[[ RECORDS FOR THE EXERCISE open ]]

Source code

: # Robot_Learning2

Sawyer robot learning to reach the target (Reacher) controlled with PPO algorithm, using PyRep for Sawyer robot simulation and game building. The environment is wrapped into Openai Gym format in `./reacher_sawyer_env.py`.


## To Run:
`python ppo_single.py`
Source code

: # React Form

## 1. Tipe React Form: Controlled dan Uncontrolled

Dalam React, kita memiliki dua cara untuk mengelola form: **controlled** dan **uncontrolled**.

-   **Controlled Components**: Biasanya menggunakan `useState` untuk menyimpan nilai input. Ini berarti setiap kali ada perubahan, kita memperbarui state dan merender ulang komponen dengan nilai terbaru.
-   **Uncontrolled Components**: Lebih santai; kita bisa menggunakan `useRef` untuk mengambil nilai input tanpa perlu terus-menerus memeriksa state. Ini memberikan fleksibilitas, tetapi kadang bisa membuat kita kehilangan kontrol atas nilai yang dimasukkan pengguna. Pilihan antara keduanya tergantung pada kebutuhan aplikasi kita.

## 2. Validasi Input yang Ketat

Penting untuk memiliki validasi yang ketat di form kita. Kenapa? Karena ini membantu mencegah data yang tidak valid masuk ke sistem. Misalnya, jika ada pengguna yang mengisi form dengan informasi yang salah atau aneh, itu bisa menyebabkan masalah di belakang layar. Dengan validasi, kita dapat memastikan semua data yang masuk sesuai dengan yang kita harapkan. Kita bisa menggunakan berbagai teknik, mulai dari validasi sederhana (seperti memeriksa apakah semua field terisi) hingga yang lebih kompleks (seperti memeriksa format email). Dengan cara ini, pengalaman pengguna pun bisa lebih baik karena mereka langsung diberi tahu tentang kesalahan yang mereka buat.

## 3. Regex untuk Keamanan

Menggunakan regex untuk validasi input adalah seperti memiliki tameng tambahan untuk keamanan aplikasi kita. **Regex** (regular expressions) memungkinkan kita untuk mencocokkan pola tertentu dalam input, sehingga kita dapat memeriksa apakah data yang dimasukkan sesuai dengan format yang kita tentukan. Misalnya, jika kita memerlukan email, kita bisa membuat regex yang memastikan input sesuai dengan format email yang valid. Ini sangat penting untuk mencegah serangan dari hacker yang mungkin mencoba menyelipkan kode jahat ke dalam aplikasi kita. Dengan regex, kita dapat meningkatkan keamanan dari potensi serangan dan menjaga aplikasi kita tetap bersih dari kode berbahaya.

[[ RECORDS FOR THE EXERCISE closed ]]

WHAT THE TASK ASKS:
Every entry in the listing should be retyped exactly.

RESULT OF THIS EXERCISE:
Source code

: # Robot_Learning2

Sawyer robot learning to reach the target (Reacher) controlled with PPO algorithm, using PyRep for Sawyer robot simulation and game building. The environment is wrapped into Openai Gym format in `./reacher_sawyer_env.py`.


## To Run:
`python ppo_single.py`
Source code

: # React Form

## 1. Tipe React Form: Controlled dan Uncontrolled

Dalam React, kita memiliki dua cara untuk mengelola form: **controlled** dan **uncontrolled**.

-   **Controlled Components**: Biasanya menggunakan `useState` untuk menyimpan nilai input. Ini berarti setiap kali ada perubahan, kita memperbarui state dan merender ulang komponen dengan nilai terbaru.
-   **Uncontrolled Components**: Lebih santai; kita bisa menggunakan `useRef` untuk mengambil nilai input tanpa perlu terus-menerus memeriksa state. Ini memberikan fleksibilitas, tetapi kadang bisa membuat kita kehilangan kontrol atas nilai yang dimasukkan pengguna. Pilihan antara keduanya tergantung pada kebutuhan aplikasi kita.

## 2. Validasi Input yang Ketat

Penting untuk memiliki validasi yang ketat di form kita. Kenapa? Karena ini membantu mencegah data yang tidak valid masuk ke sistem. Misalnya, jika ada pengguna yang mengisi form dengan informasi yang salah atau aneh, itu bisa menyebabkan masalah di belakang layar. Dengan validasi, kita dapat memastikan semua data yang masuk sesuai dengan yang kita harapkan. Kita bisa menggunakan berbagai teknik, mulai dari validasi sederhana (seperti memeriksa apakah semua field terisi) hingga yang lebih kompleks (seperti memeriksa format email). Dengan cara ini, pengalaman pengguna pun bisa lebih baik karena mereka langsung diberi tahu tentang kesalahan yang mereka buat.

## 3. Regex untuk Keamanan

Menggunakan regex untuk validasi input adalah seperti memiliki tameng tambahan untuk keamanan aplikasi kita. **Regex** (regular expressions) memungkinkan kita untuk mencocokkan pola tertentu dalam input, sehingga kita dapat memeriksa apakah data yang dimasukkan sesuai dengan format yang kita tentukan. Misalnya, jika kita memerlukan email, kita bisa membuat regex yang memastikan input sesuai dengan format email yang valid. Ini sangat penting untuk mencegah serangan dari hacker yang mungkin mencoba menyelipkan kode jahat ke dalam aplikasi kita. Dengan regex, kita dapat meningkatkan keamanan dari potensi serangan dan menjaga aplikasi kita tetap bersih dari kode berbahaya.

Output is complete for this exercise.